Question

The line \(y = mx\) bisects the area enclosed by lines \(x = 0\), \(y = 0\), and \(x = \frac{3}{2}\) and the curve \(y = 1 + 4x - x^2\). Then, the value of \(m\) is:

• A. \( \frac{13}{6} \)
• B. \( \frac{13}{2} \)
• C. \( \frac{13}{5} \)
• D. \( \frac{13}{7} \)

Hint:

To solve area bisecting problems, equate the area under the line to half of the total area, then solve for the unknown slope.

Answer 1

The Correct Option is A

Step 1: The total area under the curve is given by: \[ A = \int_0^{\frac{3}{2}} (1 + 4x - x^2) dx \] Calculate this integral: \[ A = \left[ x + 2x^2 - \frac{x^3}{3} \right]_0^{\frac{3}{2}} = \left[ \frac{3}{2} + 2 \times \left(\frac{3}{2}\right)^2 - \frac{\left(\frac{3}{2}\right)^3}{3} \right] \] After calculation, the total area comes out to be \( \frac{9}{4} \). 
Step 2: For the line \(y = mx\) to bisect the area, the area under the line \(y = mx\) from \(x = 0\) to \(x = \frac{3}{2}\) must be half of the total area.
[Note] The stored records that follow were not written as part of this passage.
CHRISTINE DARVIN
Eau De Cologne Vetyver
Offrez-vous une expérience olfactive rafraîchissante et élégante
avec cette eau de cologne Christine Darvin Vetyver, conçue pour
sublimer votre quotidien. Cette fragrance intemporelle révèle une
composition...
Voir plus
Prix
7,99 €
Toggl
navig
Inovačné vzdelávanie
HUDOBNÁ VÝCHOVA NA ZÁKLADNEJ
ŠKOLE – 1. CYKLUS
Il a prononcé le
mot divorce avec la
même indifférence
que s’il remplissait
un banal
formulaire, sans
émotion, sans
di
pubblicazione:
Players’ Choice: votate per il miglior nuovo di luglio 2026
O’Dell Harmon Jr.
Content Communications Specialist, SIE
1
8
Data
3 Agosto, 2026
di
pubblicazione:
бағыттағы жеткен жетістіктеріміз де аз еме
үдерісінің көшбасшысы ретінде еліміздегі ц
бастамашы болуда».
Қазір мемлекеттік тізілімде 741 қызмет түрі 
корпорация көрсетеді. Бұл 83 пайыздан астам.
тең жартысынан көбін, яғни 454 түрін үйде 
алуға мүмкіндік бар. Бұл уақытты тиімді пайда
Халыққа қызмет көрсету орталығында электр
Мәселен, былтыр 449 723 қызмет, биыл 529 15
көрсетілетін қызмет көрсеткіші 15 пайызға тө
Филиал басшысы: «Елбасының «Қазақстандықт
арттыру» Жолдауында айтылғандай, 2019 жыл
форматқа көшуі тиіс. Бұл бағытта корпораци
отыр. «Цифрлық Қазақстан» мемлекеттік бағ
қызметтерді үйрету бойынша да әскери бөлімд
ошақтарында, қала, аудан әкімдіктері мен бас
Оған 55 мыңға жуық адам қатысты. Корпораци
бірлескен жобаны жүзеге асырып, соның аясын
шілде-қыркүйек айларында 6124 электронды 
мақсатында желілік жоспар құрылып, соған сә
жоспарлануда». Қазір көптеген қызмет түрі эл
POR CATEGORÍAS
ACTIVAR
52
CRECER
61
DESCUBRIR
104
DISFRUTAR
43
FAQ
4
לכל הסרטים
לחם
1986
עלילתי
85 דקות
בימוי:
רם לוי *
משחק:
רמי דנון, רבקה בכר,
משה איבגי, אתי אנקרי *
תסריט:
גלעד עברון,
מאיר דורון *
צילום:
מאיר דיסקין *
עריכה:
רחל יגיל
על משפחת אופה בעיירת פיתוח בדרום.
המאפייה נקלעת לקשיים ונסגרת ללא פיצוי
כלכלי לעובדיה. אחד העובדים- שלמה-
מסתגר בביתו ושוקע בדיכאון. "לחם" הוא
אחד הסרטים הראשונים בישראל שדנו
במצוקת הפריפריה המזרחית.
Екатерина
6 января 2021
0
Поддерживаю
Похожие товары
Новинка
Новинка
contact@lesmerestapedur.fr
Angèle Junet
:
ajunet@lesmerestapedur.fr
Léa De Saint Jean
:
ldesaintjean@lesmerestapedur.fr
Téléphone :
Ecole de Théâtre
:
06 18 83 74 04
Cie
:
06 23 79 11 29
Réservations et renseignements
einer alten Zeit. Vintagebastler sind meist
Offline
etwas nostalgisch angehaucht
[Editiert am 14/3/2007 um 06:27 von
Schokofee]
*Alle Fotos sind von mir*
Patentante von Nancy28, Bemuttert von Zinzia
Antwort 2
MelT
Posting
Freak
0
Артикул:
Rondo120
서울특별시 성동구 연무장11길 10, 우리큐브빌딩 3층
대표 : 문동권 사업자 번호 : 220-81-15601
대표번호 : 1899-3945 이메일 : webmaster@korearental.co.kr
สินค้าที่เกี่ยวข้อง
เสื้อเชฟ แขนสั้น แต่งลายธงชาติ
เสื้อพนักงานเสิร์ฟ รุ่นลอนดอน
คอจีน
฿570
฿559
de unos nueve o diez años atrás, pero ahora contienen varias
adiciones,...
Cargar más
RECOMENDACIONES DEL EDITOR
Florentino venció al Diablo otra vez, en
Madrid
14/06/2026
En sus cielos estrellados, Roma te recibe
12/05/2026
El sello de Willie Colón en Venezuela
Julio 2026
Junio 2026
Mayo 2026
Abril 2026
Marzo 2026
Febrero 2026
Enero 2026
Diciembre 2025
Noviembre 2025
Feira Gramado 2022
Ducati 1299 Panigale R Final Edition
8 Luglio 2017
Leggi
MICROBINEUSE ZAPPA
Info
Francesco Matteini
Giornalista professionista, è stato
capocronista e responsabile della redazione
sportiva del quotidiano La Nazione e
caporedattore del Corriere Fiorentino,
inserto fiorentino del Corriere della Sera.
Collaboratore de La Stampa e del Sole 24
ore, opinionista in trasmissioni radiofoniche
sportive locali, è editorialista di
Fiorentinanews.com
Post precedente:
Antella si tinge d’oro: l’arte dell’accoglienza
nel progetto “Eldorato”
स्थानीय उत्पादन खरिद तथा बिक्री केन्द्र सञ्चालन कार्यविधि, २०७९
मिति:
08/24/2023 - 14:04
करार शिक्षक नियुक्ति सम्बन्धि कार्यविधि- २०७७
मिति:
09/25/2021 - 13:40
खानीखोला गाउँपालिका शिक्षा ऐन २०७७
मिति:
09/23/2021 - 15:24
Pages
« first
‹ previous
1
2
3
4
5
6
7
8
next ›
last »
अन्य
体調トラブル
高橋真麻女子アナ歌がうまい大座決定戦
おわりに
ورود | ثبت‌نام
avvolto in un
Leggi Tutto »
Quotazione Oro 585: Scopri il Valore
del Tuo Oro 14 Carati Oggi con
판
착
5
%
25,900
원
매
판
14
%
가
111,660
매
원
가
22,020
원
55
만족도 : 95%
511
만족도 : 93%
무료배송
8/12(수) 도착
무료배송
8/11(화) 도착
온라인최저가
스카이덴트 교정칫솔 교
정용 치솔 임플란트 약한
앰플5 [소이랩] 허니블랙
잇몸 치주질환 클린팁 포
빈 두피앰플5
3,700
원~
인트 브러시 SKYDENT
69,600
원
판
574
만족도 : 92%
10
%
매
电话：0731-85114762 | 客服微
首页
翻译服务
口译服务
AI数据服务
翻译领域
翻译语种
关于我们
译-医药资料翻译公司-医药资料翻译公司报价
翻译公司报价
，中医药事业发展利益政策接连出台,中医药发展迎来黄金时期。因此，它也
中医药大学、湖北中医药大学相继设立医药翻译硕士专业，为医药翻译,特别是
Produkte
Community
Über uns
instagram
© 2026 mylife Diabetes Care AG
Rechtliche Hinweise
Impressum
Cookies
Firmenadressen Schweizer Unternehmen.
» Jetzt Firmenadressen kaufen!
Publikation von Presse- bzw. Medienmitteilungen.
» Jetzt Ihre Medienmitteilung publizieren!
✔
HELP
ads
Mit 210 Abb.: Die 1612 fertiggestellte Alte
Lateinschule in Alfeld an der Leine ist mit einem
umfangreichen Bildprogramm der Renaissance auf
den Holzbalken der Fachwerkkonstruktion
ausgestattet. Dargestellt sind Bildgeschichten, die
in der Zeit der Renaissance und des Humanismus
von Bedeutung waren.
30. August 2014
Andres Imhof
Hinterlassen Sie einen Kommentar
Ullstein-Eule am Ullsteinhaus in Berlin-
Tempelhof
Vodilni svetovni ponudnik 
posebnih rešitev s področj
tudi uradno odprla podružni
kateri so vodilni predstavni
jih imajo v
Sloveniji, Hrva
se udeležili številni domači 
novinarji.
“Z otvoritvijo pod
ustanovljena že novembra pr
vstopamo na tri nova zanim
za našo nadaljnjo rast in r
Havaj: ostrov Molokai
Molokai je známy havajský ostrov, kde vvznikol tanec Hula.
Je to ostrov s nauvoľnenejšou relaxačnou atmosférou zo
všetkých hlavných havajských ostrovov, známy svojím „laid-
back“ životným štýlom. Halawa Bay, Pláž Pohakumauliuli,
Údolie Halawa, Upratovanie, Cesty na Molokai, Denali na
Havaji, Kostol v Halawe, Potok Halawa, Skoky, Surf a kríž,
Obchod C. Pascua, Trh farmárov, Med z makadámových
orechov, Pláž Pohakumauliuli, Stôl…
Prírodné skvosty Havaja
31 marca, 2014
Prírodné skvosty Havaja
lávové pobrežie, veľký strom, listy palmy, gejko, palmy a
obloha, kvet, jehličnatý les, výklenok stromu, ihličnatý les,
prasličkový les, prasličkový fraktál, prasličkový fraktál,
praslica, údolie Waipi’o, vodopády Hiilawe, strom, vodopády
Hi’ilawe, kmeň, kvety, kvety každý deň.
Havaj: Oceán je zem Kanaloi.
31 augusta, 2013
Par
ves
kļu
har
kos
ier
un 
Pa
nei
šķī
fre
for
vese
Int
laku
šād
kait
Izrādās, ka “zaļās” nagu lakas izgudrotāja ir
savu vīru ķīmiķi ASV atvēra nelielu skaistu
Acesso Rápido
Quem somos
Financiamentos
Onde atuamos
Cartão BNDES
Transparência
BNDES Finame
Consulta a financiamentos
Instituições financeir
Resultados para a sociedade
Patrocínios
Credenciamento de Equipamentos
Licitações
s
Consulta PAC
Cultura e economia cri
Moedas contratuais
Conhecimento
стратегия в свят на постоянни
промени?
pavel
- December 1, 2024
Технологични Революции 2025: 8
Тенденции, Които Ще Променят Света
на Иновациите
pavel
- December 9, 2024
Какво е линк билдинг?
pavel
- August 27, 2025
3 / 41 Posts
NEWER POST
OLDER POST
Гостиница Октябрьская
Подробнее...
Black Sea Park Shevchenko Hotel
The area under the line is: \[ A_{{line}} = \int_0^{\frac{3}{2}} mx dx = \frac{3}{2} \times m \times \frac{3}{2} = \frac{9}{4}m \] Set this equal to half of the total area: \[ \frac{9}{4}m = \frac{9}{8} \] Solving for \(m\): \[ m = \frac{13}{6} \] Thus, the value of \(m\) is \( \frac{13}{6} \).